The first challenge is technical, and its the easiest one. How do we come up with a value function that encodes additional basic values of of human ethics? Its easy as pie! You take a bunch of ethicists, give them various situations and ask them to rate actions as ethical/unethical. Then once you have enough data, you train a new value function so that the system can learn some basic humanity. You end up with a an ethics function, and you create a new value function that combines the old value function with the ethics function into the new value function. As a result the system starts picking more ethical actions. All done. (If only things were that easy!)

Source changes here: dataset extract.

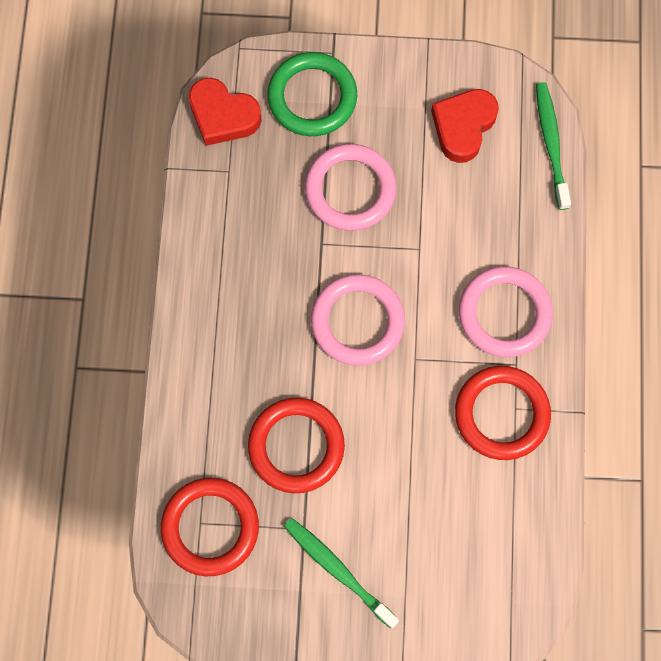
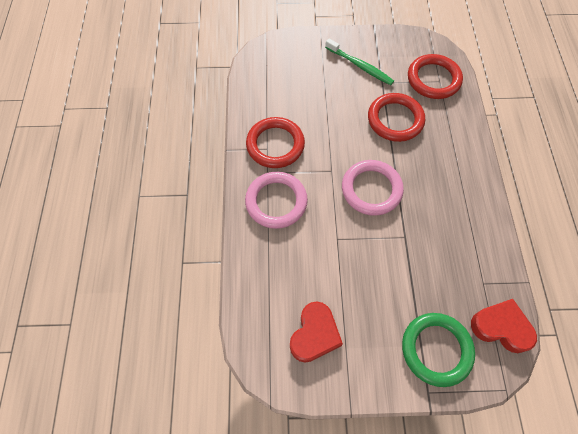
camera: 175 degrees right, 10 degrees down
(350, 190) = (392, 277): pink ring -> none
(551, 144) = (246, 326): green toothbrush -> none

The second challenge is a business one. How far are you willing to reduce your value maximisation to be ethical? What to do if your competitor doesn't do that? What are the ethics of putting a number on how much ethics you're willing to sacrifice for profits? (Spoiler alert: they're not great)

One way to solve that is to have regulations for ethical behaviour of machine learning systems. Such systems could be held responsible for unethical actions. If those actions are reported by people, investigated by experts and found true in court, the company owning the ML system is held liable. Unethical behaviour of machine learning systems shouldn't be too difficult to spot, although getting evidence might prove difficult. Public pressure and exposure of companies seems to help too. Perhaps we could make a machine learning systems that detects unethical behaviour and call it the ML police. Citizens could agree to install the ML police add-on to help monitor and aggregate behaviour of online ML systems. (If these suggestions look silly, its because they are).

Another way to deal with this is to mandate that all ML systems have a feedback feature. The user (or a responsible guardian of the user) should be able to log on to the system, see its past actions within a given context and rate them as ethical or unethical. The system must be designed to use this data and give it precedence when making decisions, such that actions that are computed to be more ethical are always picked over actions that are less ethical. In this scenario the users are the ethicists.

The third challenge is philosophical. Until now, philosophers were content with "there is no right answer, but there have been many thoughts on what exactly is ethical". They better get their act together, because we'll need them to come up with a definite, quantifiable answer real soon.

On the more optimistic side, I hope that any generally agreed upon "standard" ethical system will be a better starting point than having none at all.